• Saved entries
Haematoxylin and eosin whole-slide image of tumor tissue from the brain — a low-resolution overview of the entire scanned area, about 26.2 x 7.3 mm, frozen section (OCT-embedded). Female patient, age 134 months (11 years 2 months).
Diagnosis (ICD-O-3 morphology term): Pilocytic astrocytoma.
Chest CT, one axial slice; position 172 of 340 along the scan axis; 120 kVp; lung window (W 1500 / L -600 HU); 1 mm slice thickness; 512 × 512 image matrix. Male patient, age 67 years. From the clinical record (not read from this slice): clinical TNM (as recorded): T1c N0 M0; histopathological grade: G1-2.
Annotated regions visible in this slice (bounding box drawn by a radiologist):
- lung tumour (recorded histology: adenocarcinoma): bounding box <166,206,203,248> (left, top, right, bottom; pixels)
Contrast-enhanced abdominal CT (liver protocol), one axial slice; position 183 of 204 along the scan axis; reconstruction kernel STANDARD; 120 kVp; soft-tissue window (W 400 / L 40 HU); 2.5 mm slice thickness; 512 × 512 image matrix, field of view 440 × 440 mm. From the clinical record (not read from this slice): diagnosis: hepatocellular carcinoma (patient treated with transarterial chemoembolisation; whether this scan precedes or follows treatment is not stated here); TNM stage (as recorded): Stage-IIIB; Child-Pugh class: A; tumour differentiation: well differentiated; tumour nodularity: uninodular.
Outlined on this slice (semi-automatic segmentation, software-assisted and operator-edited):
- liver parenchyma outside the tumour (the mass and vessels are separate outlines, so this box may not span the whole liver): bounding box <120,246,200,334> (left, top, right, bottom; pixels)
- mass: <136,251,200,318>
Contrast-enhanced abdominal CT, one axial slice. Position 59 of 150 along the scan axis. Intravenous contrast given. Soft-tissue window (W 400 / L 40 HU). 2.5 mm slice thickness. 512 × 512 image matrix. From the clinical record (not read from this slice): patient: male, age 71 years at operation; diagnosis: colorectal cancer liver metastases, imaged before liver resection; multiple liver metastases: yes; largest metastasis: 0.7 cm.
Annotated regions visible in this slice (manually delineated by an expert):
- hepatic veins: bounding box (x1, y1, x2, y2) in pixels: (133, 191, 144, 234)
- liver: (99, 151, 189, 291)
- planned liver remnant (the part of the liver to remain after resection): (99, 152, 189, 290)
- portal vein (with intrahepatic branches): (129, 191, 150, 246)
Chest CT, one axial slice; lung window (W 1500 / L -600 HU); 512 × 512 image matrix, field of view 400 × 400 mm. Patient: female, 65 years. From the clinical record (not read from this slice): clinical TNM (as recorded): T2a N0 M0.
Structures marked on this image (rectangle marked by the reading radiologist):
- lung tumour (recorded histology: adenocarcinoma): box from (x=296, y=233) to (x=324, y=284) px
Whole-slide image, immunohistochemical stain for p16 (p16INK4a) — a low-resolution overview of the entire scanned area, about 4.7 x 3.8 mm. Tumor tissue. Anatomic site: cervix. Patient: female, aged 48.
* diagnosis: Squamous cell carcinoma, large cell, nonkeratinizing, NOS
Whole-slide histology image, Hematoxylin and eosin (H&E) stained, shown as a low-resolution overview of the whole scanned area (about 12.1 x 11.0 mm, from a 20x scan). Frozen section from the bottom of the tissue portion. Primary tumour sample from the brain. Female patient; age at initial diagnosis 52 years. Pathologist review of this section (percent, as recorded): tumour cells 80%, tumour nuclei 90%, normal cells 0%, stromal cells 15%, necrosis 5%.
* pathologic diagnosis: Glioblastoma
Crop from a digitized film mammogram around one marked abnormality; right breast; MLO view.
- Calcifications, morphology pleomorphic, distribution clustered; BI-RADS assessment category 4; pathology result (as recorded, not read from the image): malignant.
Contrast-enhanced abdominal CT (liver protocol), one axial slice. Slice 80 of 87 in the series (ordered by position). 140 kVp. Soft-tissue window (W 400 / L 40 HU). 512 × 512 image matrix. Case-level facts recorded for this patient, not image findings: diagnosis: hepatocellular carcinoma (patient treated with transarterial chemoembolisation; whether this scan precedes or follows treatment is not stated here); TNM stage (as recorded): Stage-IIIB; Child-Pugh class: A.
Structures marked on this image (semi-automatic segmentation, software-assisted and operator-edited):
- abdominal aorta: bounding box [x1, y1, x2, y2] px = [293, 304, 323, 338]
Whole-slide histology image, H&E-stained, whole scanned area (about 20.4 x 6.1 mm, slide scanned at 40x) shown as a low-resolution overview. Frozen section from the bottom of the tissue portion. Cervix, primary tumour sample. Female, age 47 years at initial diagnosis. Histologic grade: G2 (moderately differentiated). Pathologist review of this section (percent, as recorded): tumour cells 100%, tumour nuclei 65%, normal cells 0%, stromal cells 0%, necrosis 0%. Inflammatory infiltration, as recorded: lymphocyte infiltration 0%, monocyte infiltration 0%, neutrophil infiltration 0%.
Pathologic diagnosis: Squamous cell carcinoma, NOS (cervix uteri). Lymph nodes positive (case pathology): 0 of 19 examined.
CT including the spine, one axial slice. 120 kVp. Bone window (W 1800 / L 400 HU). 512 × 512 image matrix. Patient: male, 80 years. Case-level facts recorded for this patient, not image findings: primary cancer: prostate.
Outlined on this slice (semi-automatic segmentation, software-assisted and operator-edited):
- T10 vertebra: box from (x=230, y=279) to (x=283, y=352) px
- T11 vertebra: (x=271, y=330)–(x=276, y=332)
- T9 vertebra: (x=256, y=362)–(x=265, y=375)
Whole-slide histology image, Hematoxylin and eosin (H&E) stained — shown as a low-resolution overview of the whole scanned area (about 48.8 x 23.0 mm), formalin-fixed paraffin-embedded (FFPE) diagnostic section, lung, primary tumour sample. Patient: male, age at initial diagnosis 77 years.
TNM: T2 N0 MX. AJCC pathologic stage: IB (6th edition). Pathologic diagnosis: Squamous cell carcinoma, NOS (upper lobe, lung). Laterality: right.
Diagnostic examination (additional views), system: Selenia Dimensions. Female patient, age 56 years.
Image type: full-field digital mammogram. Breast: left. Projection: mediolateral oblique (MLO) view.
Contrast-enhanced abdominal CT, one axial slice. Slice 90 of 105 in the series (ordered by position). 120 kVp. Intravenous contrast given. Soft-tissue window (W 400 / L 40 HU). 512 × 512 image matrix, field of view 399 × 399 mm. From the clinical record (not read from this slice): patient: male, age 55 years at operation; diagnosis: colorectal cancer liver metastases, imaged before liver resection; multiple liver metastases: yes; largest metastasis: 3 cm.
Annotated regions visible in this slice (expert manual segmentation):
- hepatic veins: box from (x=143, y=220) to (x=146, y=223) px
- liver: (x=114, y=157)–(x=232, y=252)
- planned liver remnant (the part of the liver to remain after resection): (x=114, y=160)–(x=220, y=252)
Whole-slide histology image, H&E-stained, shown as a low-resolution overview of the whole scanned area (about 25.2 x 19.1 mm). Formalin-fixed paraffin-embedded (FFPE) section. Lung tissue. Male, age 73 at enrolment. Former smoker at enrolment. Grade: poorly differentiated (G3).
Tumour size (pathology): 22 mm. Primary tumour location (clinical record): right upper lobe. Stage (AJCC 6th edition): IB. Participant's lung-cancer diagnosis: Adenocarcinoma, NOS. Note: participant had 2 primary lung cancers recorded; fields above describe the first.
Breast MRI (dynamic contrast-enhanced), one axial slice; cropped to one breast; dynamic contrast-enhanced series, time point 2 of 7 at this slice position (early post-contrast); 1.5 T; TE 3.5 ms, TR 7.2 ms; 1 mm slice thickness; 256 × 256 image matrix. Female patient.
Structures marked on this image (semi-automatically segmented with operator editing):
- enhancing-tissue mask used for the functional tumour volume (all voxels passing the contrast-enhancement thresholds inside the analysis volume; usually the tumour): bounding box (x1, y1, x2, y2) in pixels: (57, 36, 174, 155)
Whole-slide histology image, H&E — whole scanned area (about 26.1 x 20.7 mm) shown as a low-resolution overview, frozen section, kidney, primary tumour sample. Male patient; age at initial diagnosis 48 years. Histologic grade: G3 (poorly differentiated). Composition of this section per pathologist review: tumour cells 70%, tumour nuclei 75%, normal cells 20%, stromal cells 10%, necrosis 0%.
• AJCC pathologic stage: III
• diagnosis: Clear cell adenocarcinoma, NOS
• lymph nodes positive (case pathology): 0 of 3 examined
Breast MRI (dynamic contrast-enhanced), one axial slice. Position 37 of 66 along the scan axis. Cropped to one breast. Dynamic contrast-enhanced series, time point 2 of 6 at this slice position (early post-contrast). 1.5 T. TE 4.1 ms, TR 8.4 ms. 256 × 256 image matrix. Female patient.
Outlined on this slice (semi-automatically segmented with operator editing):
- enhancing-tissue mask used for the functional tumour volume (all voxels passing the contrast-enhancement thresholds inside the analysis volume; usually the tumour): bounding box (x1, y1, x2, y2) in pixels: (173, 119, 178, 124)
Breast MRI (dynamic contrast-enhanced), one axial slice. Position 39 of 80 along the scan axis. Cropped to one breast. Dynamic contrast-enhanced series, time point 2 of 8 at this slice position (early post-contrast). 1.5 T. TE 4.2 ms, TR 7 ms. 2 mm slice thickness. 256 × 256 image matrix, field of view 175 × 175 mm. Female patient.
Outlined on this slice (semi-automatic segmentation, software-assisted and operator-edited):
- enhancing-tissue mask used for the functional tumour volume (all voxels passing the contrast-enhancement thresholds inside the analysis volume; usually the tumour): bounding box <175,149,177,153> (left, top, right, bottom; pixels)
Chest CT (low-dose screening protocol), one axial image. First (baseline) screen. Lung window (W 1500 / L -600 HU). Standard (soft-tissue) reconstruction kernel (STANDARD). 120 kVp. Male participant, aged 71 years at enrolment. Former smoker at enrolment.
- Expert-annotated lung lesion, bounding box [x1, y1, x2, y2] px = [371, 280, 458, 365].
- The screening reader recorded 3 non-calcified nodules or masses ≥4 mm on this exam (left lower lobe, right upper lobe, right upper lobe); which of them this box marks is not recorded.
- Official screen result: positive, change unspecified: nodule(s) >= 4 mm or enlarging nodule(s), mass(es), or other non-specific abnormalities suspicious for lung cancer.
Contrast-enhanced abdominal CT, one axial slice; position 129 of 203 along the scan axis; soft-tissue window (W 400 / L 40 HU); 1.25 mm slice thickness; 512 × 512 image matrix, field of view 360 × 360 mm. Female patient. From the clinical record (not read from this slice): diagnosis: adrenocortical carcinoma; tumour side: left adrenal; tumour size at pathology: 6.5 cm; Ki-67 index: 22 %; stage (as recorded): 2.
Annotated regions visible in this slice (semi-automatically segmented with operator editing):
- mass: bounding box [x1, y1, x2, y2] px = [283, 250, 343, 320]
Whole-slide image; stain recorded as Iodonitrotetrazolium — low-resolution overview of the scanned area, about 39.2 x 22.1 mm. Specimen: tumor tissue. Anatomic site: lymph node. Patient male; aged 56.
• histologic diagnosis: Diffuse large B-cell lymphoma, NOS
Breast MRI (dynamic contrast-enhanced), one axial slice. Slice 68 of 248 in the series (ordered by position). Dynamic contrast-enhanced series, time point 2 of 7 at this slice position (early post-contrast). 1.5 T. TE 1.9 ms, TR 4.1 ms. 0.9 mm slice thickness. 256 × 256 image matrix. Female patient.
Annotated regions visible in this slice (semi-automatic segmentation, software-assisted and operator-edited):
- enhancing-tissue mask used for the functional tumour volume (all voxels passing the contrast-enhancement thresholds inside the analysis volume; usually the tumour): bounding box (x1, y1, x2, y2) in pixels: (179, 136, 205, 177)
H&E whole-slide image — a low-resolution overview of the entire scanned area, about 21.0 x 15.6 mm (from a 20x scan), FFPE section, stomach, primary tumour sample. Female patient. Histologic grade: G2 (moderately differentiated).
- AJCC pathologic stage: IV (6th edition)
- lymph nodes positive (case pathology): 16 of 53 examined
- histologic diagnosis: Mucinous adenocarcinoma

• The problem
Restate word for word only the lines above from the line containing "Chest CT, one axial slice; position" to the line containing "- lung tumour (recorded histology: adenocarcinoma): bounding", both of them included.

• Output for this task
Chest CT, one axial slice; position 172 of 340 along the scan axis; 120 kVp; lung window (W 1500 / L -600 HU); 1 mm slice thickness; 512 × 512 image matrix. Male patient, age 67 years. From the clinical record (not read from this slice): clinical TNM (as recorded): T1c N0 M0; histopathological grade: G1-2.
Annotated regions visible in this slice (bounding box drawn by a radiologist):
- lung tumour (recorded histology: adenocarcinoma): bounding box <166,206,203,248> (left, top, right, bottom; pixels)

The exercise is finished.